Very few adoptive parents now actually select the child they wish to adopt. Instead, a social worker, agency team, attorney or other individual decides a particular couple or single person would be most likely to meet the needs of a particular infant.

As a result, when an older child starts asking for details on how or why she was chosen, the whole "chosen child" story falls apart.

Parents can instead explain that they chose to adopt as a way of building their family and that, once the child was placed, they chose to follow through and legally finalize the adoption in a court of law.

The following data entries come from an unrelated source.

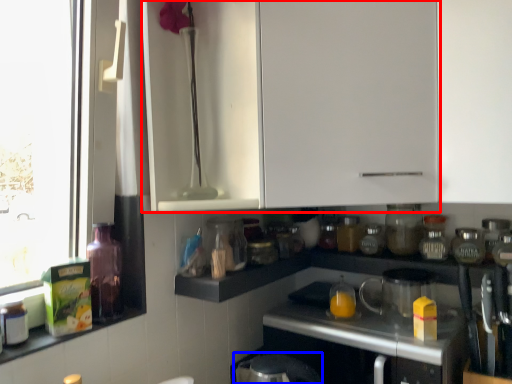
Question: Which object is further to the camera taking this photo, cabinetry (highlighted by a red box) or appliance (highlighted by a blue box)?

Choices:
 (A) cabinetry
 (B) appliance

Answer: (A)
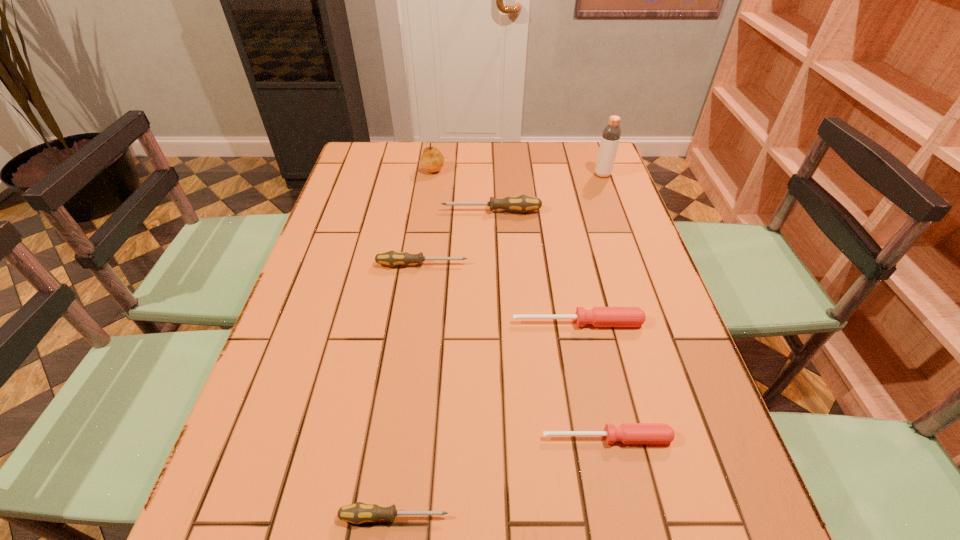
In the image, there is a desktop. Identify the location of vacant space at the far left corner. (393, 172).

Find the location of a particular element. This screenshot has width=960, height=540. vacant space at the far right corner of the desktop is located at coordinates (581, 170).

Locate an element on the screen. This screenshot has width=960, height=540. vacant area between the nearer red screwdriver and the tallest screwdriver is located at coordinates (549, 325).

Find the location of a particular element. The width and height of the screenshot is (960, 540). vacant point located between the rightmost object and the nearer red screwdriver is located at coordinates (605, 306).

In order to click on free space between the nearest gray screwdriver and the sixth shortest object in this screenshot , I will do `click(414, 342)`.

The image size is (960, 540). In order to click on free space between the farthest gray screwdriver and the nearest object in this screenshot , I will do `click(443, 364)`.

This screenshot has height=540, width=960. What are the coordinates of `vacant area that lies between the second farthest screwdriver and the second tallest object` in the screenshot? It's located at (428, 216).

The image size is (960, 540). I want to click on vacant point located between the third nearest screwdriver and the nearer red screwdriver, so click(x=592, y=380).

Select which object appears as the closest to the fifth shortest object. Please provide its 2D coordinates. Your answer should be formatted as a tuple, i.e. [(x, y)], where the tuple contains the x and y coordinates of a point satisfying the conditions above.

[(432, 160)]

Identify which object is the sixth nearest to the second nearest gray screwdriver. Please provide its 2D coordinates. Your answer should be formatted as a tuple, i.e. [(x, y)], where the tuple contains the x and y coordinates of a point satisfying the conditions above.

[(357, 513)]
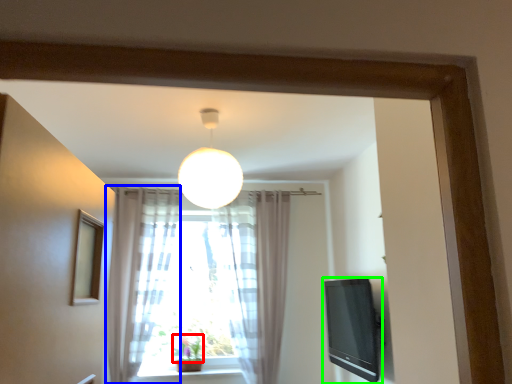
Question: Estimate the real-world distances between objects in this image. Which object is farther from plant (highlighted by a red box), curtain (highlighted by a blue box) or television (highlighted by a green box)?

Choices:
 (A) curtain
 (B) television

Answer: (B)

Today it is more often birthmothers who do the choosing-in such cases, adoptive parents are selected by a birthmother from a number of nonidentifying resumes or profiles written by prospective adoptive parents who were selected by professional staff as all being appropriate parents for a particular child.

Another problem with the "chosen child" story is that sometimes adoptive parents have biological children, either before or after they adopt a child. Given current technology, biological children are not hand-picked and come out however nature decrees. The parents are not "stuck with" the biological child, although the "chosen child" story does imply that they are when a child is born into a family.

The "chosen child" story also has an underlying implication that the child should feel grateful he was chosen when, in fact, most adoptive parents feel very grateful themselves that they have had an opportunity to adopt this child.

Most social workers and adoption experts urge adoptive parents to tell the child about adoption in a positive yet honest way, such as they wanted a child to love and the birthparents who were not ready or able to be parents themselves wanted the child to be placed in a loving home. (See also EXPLAINING ADOPTION.)


Lillian G. Katz, "Adopted Children," Parents, January 1987, 116.

Valentina P. Wasson, Chosen Baby (Philadelphia: Lippincott, 1977).